Peter Mant MacIntyre Kemp (Bombay, 19 August 1913 – London, 30 October 1993), known as Peter Kemp, was an English soldier and writer. The son of a judge in British India, Kemp was educated at Wellington College and proceeded to Trinity College, Cambridge where he studied classics and law. He became notable for his participation in the Spanish Civil War and during World War II as a member of the Special Operations Executive.

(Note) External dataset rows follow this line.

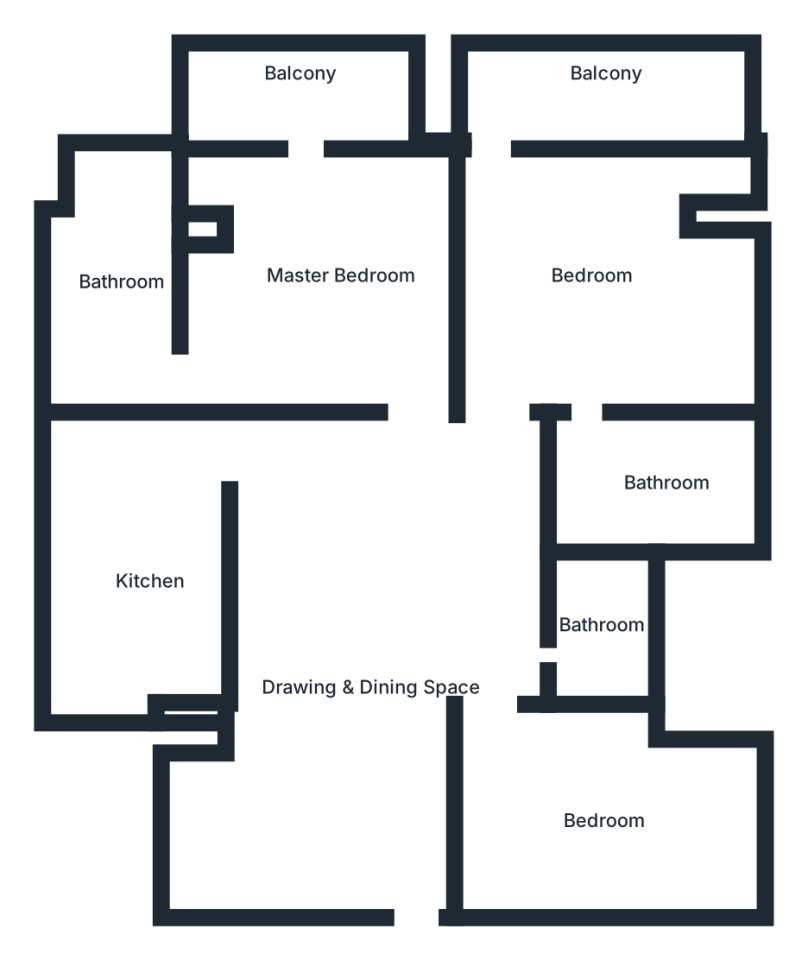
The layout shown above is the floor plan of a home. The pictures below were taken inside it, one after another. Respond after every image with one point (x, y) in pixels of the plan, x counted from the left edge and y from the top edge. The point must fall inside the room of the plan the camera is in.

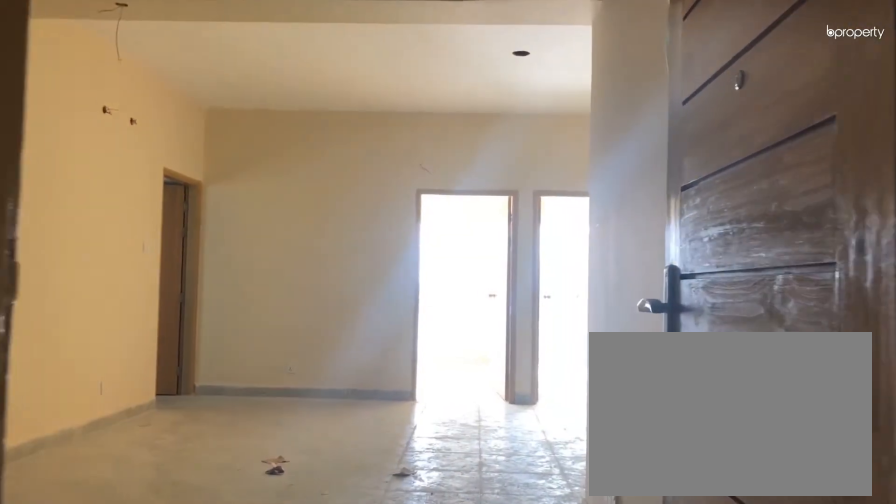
(403, 850)
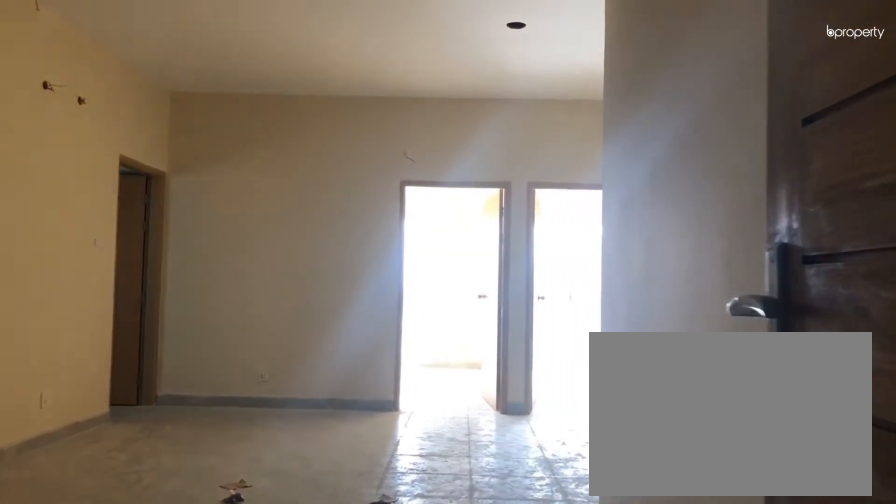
(403, 850)
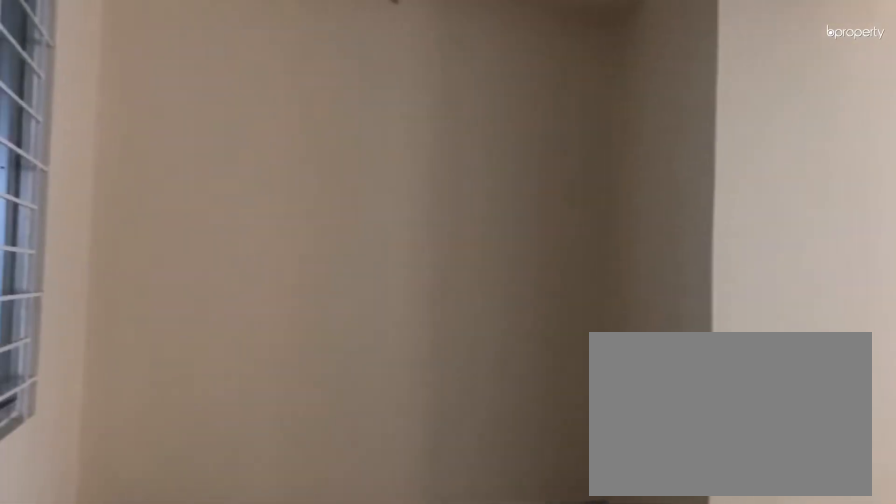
(389, 647)
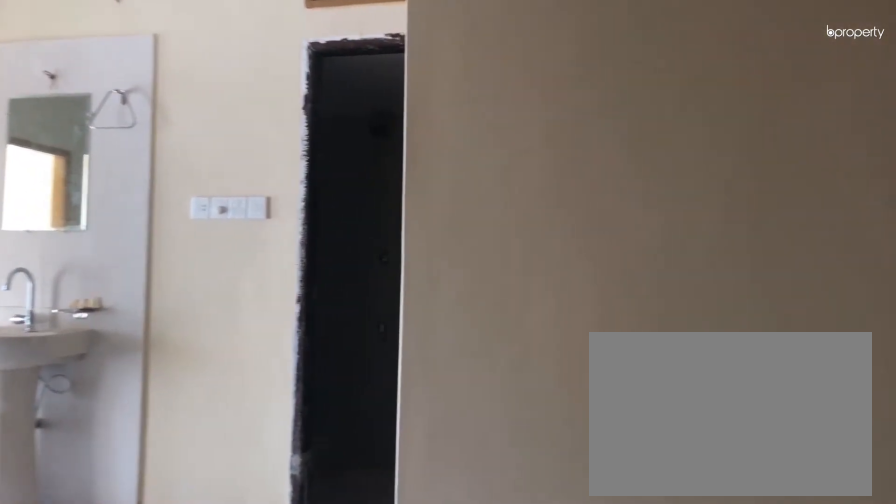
(389, 647)
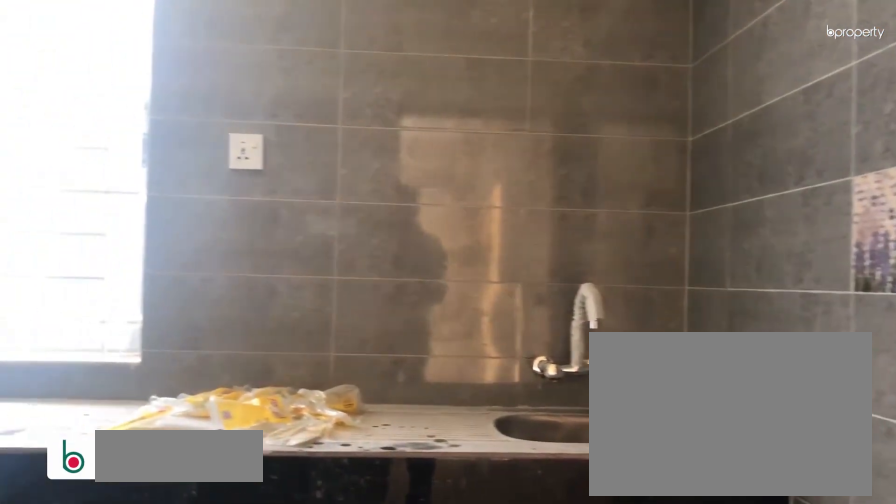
(141, 587)
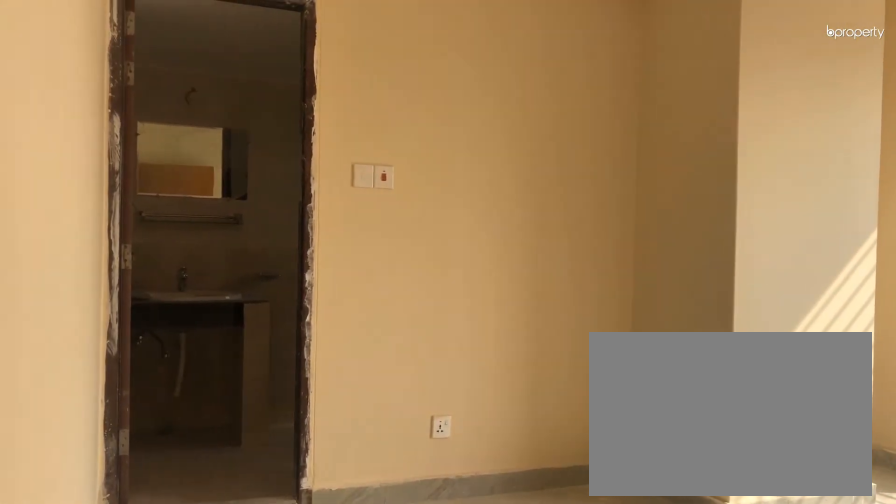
(364, 278)
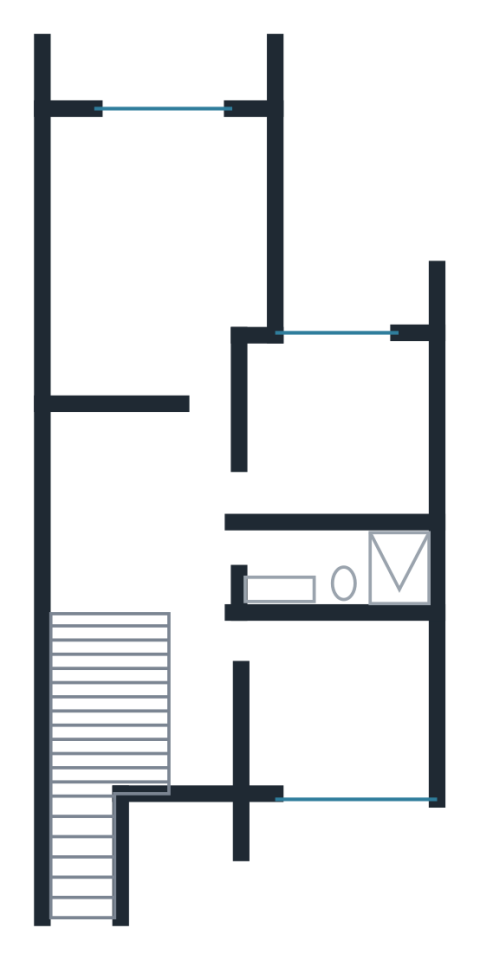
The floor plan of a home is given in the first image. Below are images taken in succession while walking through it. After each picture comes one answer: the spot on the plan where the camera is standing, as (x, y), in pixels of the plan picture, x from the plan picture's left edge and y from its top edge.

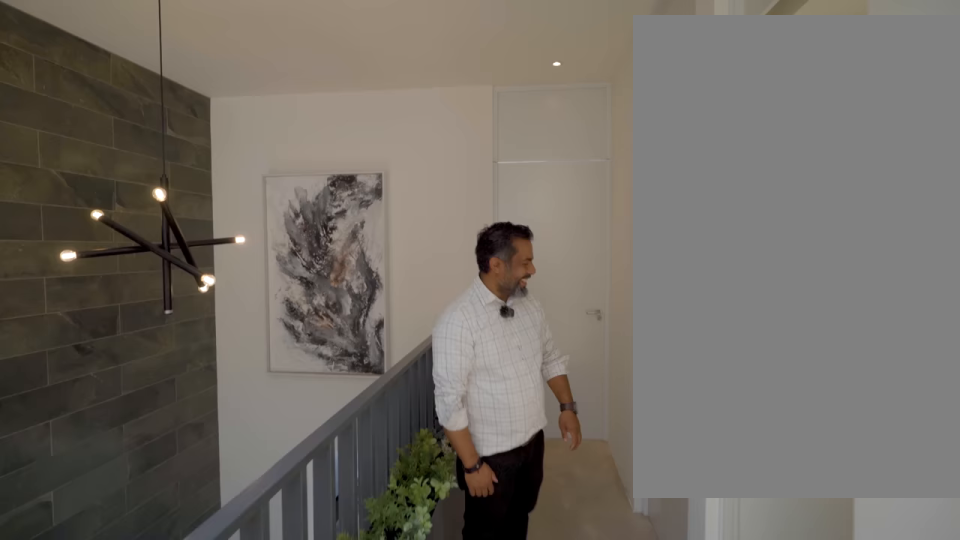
(207, 538)
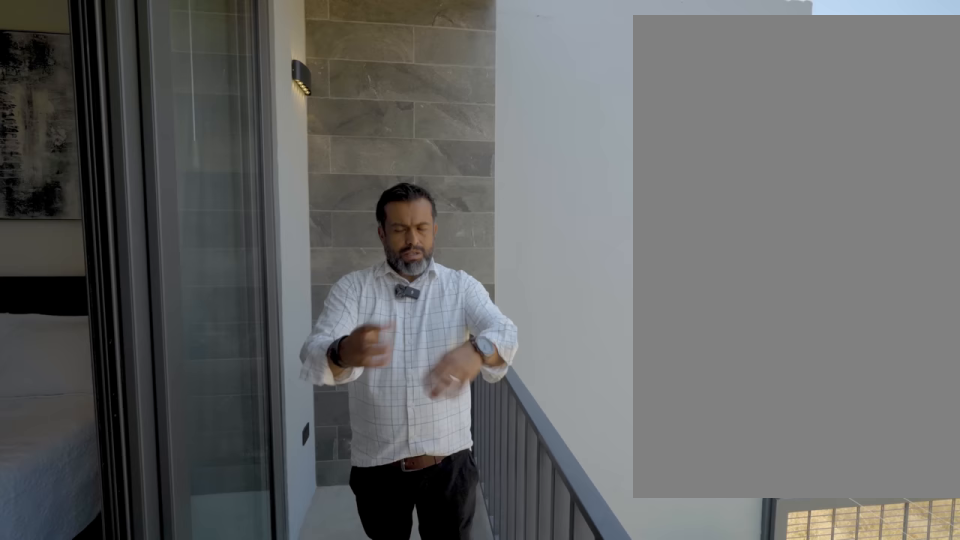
(180, 82)
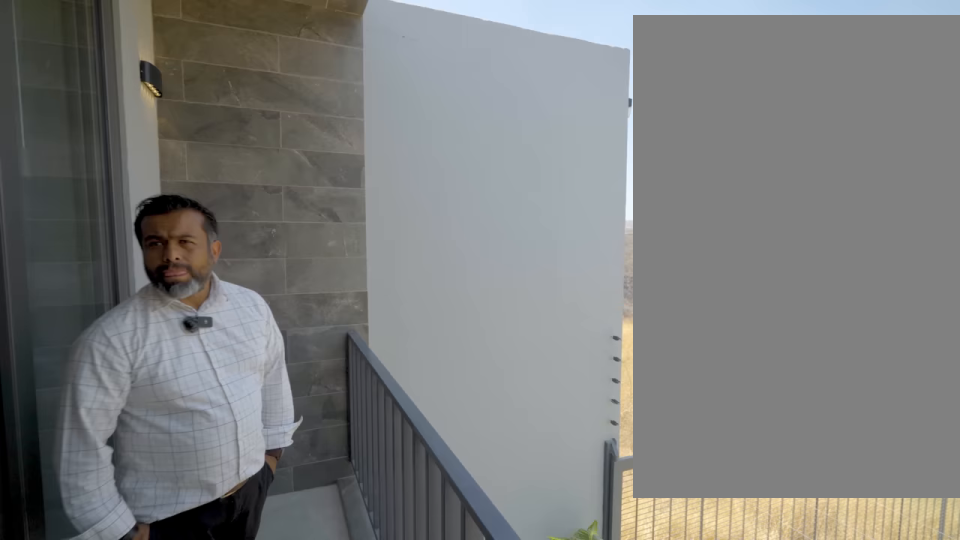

As a staunch Conservative and Monarchist, he was alarmed by the rise of Communism and in November 1936, shortly after the end of the Siege of Alcazar, broke off from reading for the bar and travelled to Spain where he joined a Carlist unit under the Nationalists. He was given journalistic cover for entry into Spain by Collin Brooks, then editor of the Sunday Dispatch, "to collect news and transmit articles for the Sunday Dispatch from the Spanish Fronts of War." He later transferred to the Spanish Legion where, in a rare distinction for a non-Spaniard, he commanded a platoon. Kemp was often badgered by his Spanish comrades about whether he was a freemason due to his protestant background. On one occasion his unit captured a Belfast man who had deserted from the Republican side. Despite Kemp's attempts to intervene on the man's behalf, he was ordered to supervise his execution.